Love the pics yay ive found someone else with sheepy/fuzzy mice. I love sheepy/fuzzy mice they are beautiful and so different. I show mine.


----------



## Onyx (May 2, 2010)

They are absolutely gorgeous! Do they play wow too?  :lol:


----------



## Cait (Oct 3, 2008)

Raindropmousery said:


> I show mine.


How? They are unstandardised in the UK...


----------



## Raindropmousery (Jan 10, 2010)

Yes in the uk they are an unstandardised breed if took 4 of mine to the nmc show this month and got 1st 2nd and 3rd.


----------



## Cait (Oct 3, 2008)

Was there an unstandardised or pet class then?


----------



## MarlaAlVutha (Nov 7, 2009)

Onyx said:


> They are absolutely gorgeous! Do they play wow too?  :lol:


I guess I am glad they dont, LOL, or Id never get to play :lol:


----------



## MarlaAlVutha (Nov 7, 2009)

The Boggit keeper said:


> Love the pics. They are all super mousies but I just love Severin and Mordant.


The boys are my favs to! I cant pick a fav of the three tho LOL.


----------



## MarlaAlVutha (Nov 7, 2009)

Raindropmousery said:


> Yes in the uk they are an unstandardised breed if took 4 of mine to the nmc show this month and got 1st 2nd and 3rd.
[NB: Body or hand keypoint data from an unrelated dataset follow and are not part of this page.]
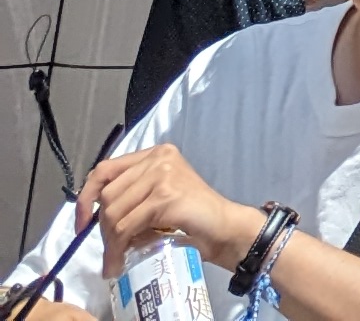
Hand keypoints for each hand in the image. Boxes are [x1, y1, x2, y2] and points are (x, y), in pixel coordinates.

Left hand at [82, 147, 259, 273]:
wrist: (222, 227)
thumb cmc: (191, 216)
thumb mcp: (157, 197)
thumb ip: (133, 196)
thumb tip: (93, 218)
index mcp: (155, 154)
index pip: (105, 168)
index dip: (86, 197)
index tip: (80, 224)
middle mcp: (158, 158)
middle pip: (107, 194)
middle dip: (102, 229)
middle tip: (111, 250)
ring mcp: (162, 175)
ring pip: (113, 212)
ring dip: (109, 243)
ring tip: (115, 260)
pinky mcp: (165, 196)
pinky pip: (126, 226)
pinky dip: (117, 249)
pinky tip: (119, 263)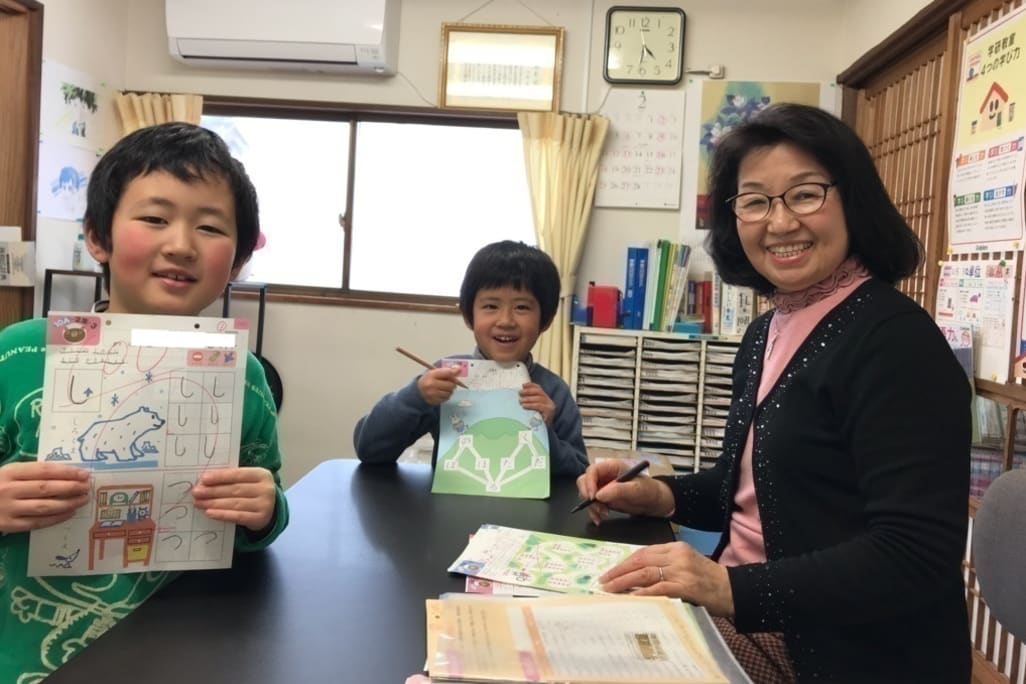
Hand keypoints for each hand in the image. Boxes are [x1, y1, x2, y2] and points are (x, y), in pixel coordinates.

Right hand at [0, 462, 90, 532]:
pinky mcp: (9, 525)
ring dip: (68, 503)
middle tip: (87, 487)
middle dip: (71, 488)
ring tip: (83, 500)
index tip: (84, 473)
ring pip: (44, 507)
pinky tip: (69, 513)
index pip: (44, 470)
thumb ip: (32, 472)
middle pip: (46, 488)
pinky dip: (56, 518)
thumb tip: (66, 473)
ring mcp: (8, 508)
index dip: (67, 472)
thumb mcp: (9, 472)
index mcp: (10, 472)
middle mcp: (9, 489)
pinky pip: (37, 522)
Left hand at [192, 466, 275, 531]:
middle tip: (196, 492)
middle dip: (213, 491)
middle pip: (235, 489)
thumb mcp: (248, 481)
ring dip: (214, 503)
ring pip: (235, 503)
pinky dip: (222, 514)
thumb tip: (205, 481)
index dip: (221, 476)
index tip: (203, 479)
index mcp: (262, 474)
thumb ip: (231, 479)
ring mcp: (265, 505)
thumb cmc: (252, 491)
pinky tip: (209, 512)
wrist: (269, 510)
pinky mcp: (260, 519)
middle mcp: (266, 489)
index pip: (239, 474)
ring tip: (199, 503)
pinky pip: (238, 516)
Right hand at [417, 367, 461, 405]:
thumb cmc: (430, 380)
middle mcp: (431, 385)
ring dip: (450, 390)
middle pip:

Grats on your placings. I cant wait to take the boys to a show in June. I soo want to see how well they compare with other fuzzies.


----------



## Raindropmousery (Jan 10, 2010)

At the NMC they dont do pet class only unstandardised but lscmrc do both classes.

What show are you going to in june to show your sheepy/fuzzys?


----------



## Cait (Oct 3, 2008)

Raindropmousery said:


> At the NMC they dont do pet class only unstandardised but lscmrc do both classes.


Actually they do occasionally have pet classes, but both those and unstandardised are few and far between, hence the question since Enfield was an NMC affiliated show this time. I'm an NMC judge and would be happy to judge an unstandardised class because I like unusual varieties when it comes to mice. There was neither a pet or unstandardised on the schedule for the show we're talking about though, so I am confused as to how you could show them at all? Did they put on these two classes as a side thing and not put them on the official schedule?


----------



## Raindropmousery (Jan 10, 2010)

Oh ok i see i didnt realise about the pet class the NMC show at the beginning of the month i think march didnt have unstanderdised class but i spoke to the sec and said about it and he put the class in for the may show. I havnt been showing long so i dont really know but i wanted to show my sheepy and it was an open show so they sorted the class out for me, so open shows at enfield now have unstanderdised class. lol if that makes sence sorry a bit confusing


----------